Excerpt to read.
· · · ·

# to do 

1) Read
2) Tokenization
3) Clean
4) Count
5) Answer: Return top 20 words that are repetead the most in the novel

# 1) Reading the dataset

In [2]:
import pyspark
from pyspark.sql import SparkSession
spark = SparkSession.builder.appName('BookReading').getOrCreate()
book = spark.read.text('dataset/pg1342.txt')

In [3]:
book

DataFrame[value: string]

In [4]:
book.printSchema()

root
 |-- value: string (nullable = true)



In [5]:
book.show()

+--------------------+
|               value|
+--------------------+
|The Project Guten...|
|                    |
|This ebook is for...|
|most other parts ...|
|whatsoever. You m...|
|of the Project Gu...|
|at www.gutenberg....|
|you will have to ...|
|before using this...|
|                    |
|Title: Pride and ...|
|                    |
| Author: Jane Austen|
|                    |
|Release date: Jun...|
|                M...|
|                    |
|   Language: English|
|                    |
|Credits: Chuck Gr...|
+--------------------+
only showing top 20 rows


In [6]:
book.show(10, truncate=50)

+--------------------------------------------------+
|                                             value|
+--------------------------------------------------+
|The Project Gutenberg eBook of Pride and Prejudice|
|                                                  |
|This ebook is for the use of anyone anywhere in...|
|most other parts of the world at no cost and wi...|
|whatsoever. You may copy it, give it away or re...|
|of the Project Gutenberg License included with ...|
|at www.gutenberg.org. If you are not located in...|
|you will have to check the laws of the country ...|
|                          before using this eBook.|
|                                                  |
+--------------------------------------------------+
only showing top 10 rows


# 2) Tokenization

In [7]:
from pyspark.sql.functions import col, split
lines = book.select(
    split(col("value"), " ").alias("lines")
)

In [8]:
lines.printSchema()

root
 |-- lines: array (nullable = true)
 |    |-- element: string (containsNull = false)



In [9]:
lines.show(5)

+--------------------+
|               lines|
+--------------------+
|[The, Project, Gu...|
|          [, , , , ]|
|[This, ebook, is,...|
|[most, other, par...|
|[whatsoever., You...|
+--------------------+
only showing top 5 rows


In [10]:
# exploding the list into the seperate seperate tokens
from pyspark.sql.functions import explode, col

words = lines.select(
    explode(col("lines")).alias("word")
)

words.show(5)

+---------+
|     word|
+---------+
|      The|
|  Project|
|Gutenberg|
|    eBook|
|       of|
+---------+
only showing top 5 rows


# 3) Cleaning

In [11]:
### Changing Case and removing punctuation
from pyspark.sql.functions import lower
word_lower = words.select(
    lower(col("word")).alias("word_lower")

· · · ·

[Data records]
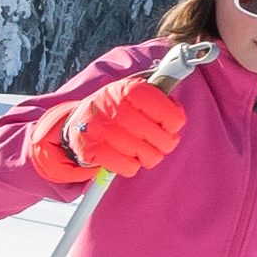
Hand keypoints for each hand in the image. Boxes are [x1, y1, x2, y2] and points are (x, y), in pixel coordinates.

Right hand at [46, 73, 189, 181]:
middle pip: (158, 136)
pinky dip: (132, 166)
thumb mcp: (135, 95)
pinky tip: (127, 156)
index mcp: (127, 90)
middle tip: (160, 142)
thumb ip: (159, 100)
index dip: (174, 122)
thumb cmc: (116, 109)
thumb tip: (177, 112)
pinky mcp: (90, 150)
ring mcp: (98, 128)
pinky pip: (128, 167)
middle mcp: (111, 106)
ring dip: (148, 156)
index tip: (172, 126)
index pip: (165, 111)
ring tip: (142, 149)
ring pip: (144, 154)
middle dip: (164, 143)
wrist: (79, 121)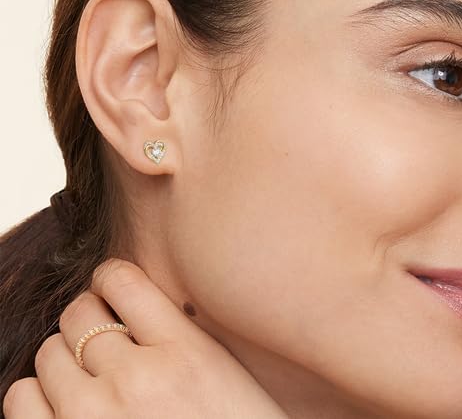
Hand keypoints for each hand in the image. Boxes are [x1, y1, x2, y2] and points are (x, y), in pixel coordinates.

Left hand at [3, 258, 287, 418]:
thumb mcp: (219, 371)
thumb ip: (176, 332)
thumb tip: (129, 308)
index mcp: (184, 352)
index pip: (121, 279)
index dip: (110, 277)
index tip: (111, 290)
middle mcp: (136, 380)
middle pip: (79, 312)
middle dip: (88, 318)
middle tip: (104, 337)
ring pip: (47, 353)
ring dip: (64, 359)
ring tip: (88, 376)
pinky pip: (21, 400)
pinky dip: (38, 397)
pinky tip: (65, 405)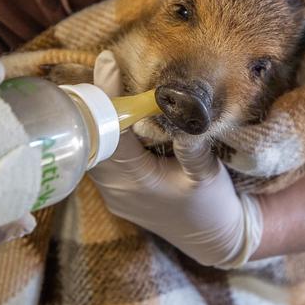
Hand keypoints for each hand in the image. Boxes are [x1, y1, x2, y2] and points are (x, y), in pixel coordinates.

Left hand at [88, 51, 262, 267]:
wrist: (212, 240)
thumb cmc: (212, 205)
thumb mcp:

· · · ·

Instructions for the task. Please reproduce everything in the PySpark notebook from "# 2) Tokenization" down to "lines.printSchema()", without changing a character. Rely on the PySpark notebook alone.

Output of the task.
# 2) Tokenization

In [7]:
from pyspark.sql.functions import col, split
lines = book.select(
    split(col("value"), " ").alias("lines")
)

In [8]:
lines.printSchema()